What is an IRS mileage rate?
Set by the IRS, the mileage rate refers to the amount a taxpayer can deduct per mile driven for business or other deductible purposes. When it comes to using a vehicle for business, the deduction considers both the fixed and variable costs of driving the car. As opposed to deducting actual expenses, taxpayers deduct the mileage rate since it includes predetermined costs. Essentially, the IRS determines mileage rates based on the cost of fuel, maintenance, registration and vehicle insurance.
What are mileage reimbursements?
Mileage reimbursements refer to the compensation employees receive for using their personal vehicle for business. For example, you can reimburse your employees for driving to meet customers or clients or for them driving to the bank to make a transaction.
You may or may not have to reimburse your employees depending on the state you live in and whether they receive minimum wage. Keep in mind that the Fair Labor Standards Act (FLSA) says if your employee’s work-related travels dip their earnings below the minimum wage, employers need to make up the difference.
Benefits of mileage reimbursements
Though you may not have to reimburse your employees, doing so comes with several benefits. For example, since reimbursements qualify as a deductible business expense, you typically don’t have to pay as much in taxes. Reimbursements also benefit your employees as they won’t have to use their out-of-pocket cash for their work-related driving, increasing employee retention in the process.
Related: How to Reduce Employee Turnover
2022 mileage rates
Every year, the IRS determines a new standard mileage reimbursement rate for tax purposes. Though the mileage rate changes based on inflation, it’s important to consider the most up-to-date rate. Here are the 2021 rates:
- Regular business driving: 56 cents per mile.
- Medical or moving work: 16 cents per mile.
- Charity-related work: 14 cents per mile.
Though these rates are recommended, you can adjust your employee’s reimbursement more or less based on your own preferences. If you use a rate that surpasses the federal rate, the excess amount becomes taxable for your employees. To use any of these rates, simply multiply the current rate by the number of miles your employee traveled.
Related: Small Business Fuel and Fleet Cards
Tips for reimbursing employees
Whether you’re reimbursing your employees for traveling to and from a conference or your various offices, consider these tips to help determine their payment:
- Use an expense-tracking software. Using expense tracking software ensures you’re reimbursing your employees correctly based on the rate you’ve set. It also eliminates the need to calculate everything by hand. Set a rate and have your employees enter their mileage to determine their payment.
- Make sure you’re reimbursing them correctly. When you calculate reimbursements, ensure you’re only reimbursing employees for driving to and from work duties. This doesn’t include their regular commute to and from work. Verify this information through the documentation they provide.

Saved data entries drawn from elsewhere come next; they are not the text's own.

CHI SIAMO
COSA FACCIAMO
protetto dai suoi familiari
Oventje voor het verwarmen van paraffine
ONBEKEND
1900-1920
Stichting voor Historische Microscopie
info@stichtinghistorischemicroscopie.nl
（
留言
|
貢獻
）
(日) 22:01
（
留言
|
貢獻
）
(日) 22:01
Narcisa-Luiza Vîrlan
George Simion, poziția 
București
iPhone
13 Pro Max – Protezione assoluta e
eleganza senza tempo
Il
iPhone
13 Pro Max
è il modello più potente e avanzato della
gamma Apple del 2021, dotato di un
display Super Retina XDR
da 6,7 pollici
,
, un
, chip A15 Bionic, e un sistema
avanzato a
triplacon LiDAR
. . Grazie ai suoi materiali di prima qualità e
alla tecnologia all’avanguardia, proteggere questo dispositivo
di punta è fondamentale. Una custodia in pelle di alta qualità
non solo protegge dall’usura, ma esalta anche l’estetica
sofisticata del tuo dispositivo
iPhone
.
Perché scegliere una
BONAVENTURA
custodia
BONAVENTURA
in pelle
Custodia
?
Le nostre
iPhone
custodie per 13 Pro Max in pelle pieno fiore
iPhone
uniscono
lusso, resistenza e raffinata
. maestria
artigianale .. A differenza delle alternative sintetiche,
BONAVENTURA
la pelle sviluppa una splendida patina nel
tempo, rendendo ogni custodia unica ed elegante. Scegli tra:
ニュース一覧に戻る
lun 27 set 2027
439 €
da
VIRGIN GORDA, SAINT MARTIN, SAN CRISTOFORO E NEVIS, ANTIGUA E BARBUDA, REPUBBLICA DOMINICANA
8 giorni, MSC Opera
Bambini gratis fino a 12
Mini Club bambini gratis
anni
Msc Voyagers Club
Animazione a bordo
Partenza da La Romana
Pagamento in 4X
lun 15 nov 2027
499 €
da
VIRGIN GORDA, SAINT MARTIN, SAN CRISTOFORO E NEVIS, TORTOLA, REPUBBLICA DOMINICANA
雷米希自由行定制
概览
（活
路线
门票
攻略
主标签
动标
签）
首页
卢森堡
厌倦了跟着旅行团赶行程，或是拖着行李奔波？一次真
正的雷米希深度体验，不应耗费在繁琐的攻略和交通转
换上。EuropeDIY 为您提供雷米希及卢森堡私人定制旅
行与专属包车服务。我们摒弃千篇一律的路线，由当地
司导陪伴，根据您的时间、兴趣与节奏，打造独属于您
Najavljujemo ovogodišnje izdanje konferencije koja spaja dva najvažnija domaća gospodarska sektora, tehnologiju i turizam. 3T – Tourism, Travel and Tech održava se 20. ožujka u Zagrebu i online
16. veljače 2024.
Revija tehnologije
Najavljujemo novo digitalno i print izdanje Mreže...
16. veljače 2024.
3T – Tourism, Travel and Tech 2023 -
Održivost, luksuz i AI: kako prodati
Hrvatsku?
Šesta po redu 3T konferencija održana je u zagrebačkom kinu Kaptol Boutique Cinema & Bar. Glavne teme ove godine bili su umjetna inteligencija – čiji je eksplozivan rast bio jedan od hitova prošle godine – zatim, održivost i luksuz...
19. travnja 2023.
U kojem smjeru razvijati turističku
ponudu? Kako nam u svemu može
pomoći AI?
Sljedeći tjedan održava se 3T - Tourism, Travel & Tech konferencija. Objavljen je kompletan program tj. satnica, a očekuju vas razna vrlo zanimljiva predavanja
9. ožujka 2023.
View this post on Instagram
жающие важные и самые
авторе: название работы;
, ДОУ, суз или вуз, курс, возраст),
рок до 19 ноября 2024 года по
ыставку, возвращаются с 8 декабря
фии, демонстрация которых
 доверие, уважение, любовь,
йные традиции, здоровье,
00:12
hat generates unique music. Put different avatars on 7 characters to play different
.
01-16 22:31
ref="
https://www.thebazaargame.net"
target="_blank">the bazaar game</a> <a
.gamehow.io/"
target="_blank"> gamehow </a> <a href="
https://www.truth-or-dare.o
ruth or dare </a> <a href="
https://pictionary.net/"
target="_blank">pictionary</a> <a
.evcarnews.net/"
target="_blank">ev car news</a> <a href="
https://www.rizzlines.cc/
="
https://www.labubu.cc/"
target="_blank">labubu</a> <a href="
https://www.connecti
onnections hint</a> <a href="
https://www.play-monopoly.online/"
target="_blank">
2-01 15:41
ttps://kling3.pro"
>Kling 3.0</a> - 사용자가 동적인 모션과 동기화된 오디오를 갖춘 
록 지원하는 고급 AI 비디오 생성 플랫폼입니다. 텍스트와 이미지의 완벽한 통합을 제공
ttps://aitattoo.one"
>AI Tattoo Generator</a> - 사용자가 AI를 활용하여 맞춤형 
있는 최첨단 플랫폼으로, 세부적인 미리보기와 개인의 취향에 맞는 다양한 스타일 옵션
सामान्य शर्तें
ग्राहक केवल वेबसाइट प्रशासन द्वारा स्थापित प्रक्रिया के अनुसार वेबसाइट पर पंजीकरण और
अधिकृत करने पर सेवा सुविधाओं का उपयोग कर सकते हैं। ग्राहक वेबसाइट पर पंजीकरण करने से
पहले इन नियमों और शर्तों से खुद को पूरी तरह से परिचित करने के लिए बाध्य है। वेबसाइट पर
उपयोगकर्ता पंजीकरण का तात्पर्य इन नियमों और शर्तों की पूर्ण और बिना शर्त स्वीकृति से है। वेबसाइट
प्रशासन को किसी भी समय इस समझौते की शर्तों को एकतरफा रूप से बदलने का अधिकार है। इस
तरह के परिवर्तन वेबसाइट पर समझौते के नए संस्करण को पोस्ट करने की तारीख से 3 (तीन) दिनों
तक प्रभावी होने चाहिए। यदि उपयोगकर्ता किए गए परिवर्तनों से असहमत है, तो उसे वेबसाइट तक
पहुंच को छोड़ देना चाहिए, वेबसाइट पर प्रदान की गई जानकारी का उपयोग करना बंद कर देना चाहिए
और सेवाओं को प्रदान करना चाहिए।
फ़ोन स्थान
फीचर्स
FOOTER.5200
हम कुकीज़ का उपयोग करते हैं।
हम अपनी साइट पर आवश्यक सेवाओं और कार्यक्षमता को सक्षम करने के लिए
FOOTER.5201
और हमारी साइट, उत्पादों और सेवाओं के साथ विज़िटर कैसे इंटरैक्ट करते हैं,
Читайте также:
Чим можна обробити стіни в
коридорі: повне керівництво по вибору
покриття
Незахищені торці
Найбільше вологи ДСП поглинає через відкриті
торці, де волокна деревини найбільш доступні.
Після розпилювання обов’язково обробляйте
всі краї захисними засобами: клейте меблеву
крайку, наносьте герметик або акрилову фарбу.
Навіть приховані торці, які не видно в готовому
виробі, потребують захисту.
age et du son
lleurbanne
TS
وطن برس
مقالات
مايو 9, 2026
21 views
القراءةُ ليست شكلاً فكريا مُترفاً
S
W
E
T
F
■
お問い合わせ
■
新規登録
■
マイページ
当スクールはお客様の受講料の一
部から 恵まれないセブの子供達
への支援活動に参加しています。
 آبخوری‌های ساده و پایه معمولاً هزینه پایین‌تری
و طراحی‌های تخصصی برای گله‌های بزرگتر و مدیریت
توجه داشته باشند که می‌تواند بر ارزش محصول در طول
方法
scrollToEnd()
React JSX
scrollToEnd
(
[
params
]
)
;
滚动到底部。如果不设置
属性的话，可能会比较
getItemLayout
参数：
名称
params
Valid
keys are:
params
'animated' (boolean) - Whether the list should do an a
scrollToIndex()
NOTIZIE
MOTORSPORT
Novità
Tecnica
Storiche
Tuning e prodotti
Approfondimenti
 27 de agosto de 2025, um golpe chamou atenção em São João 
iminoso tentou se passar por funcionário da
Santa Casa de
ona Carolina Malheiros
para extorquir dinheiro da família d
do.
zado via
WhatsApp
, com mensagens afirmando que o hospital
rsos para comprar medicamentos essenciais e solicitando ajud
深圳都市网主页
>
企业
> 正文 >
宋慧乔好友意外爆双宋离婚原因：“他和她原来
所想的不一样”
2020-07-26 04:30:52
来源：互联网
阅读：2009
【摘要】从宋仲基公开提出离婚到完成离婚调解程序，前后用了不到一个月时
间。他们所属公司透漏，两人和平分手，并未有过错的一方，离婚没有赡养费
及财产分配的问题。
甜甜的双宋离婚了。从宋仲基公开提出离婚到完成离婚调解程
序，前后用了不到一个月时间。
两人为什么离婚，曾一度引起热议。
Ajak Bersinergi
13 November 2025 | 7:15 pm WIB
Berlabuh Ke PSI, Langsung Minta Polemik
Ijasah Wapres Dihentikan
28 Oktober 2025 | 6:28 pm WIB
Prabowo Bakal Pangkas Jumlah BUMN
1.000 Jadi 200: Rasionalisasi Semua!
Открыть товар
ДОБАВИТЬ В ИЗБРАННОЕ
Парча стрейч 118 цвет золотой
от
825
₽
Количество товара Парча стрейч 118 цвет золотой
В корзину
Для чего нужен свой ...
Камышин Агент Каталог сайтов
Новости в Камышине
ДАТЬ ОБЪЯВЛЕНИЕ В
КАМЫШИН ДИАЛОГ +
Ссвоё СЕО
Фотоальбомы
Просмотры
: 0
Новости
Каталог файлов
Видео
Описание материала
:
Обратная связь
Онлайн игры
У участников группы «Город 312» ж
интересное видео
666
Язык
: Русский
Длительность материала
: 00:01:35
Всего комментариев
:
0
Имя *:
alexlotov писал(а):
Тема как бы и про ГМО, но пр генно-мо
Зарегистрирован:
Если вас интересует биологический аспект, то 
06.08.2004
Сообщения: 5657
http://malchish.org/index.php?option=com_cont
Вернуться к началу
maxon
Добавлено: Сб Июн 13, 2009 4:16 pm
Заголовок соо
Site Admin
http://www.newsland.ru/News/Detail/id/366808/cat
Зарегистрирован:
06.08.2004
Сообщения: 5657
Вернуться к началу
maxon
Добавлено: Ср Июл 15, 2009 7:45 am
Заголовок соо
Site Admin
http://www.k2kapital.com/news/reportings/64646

- Ask for a mileage log, receipts and relevant documentation. Make sure you receive detailed records from your employees regarding their work-related driving habits. This ensures correct reimbursement payments.
- Recommend a mileage tracking application. There are several mileage tracking applications that offer assistance to your employees. Using an application helps them receive more accurate measurements.
Alternatives for the standard mileage rate
Apart from the standard mileage rate, consider using other rates to reimburse employees. Here are some alternatives:
- Fixed and variable rate (FAVR) reimbursement program: With FAVR, you pay a fixed amount to cover the employee’s fixed costs for things like depreciation or insurance. You also pay a cents-per-mile rate to cover an employee’s variable costs such as gas and maintenance.
- Flat car allowance: Rather than a set rate, employers give their employees a flat car allowance that covers related expenses. For example, rather than using the standard mileage rate, give your employees a figure such as $400 per month to cover gas, tires and the wear and tear on their vehicle.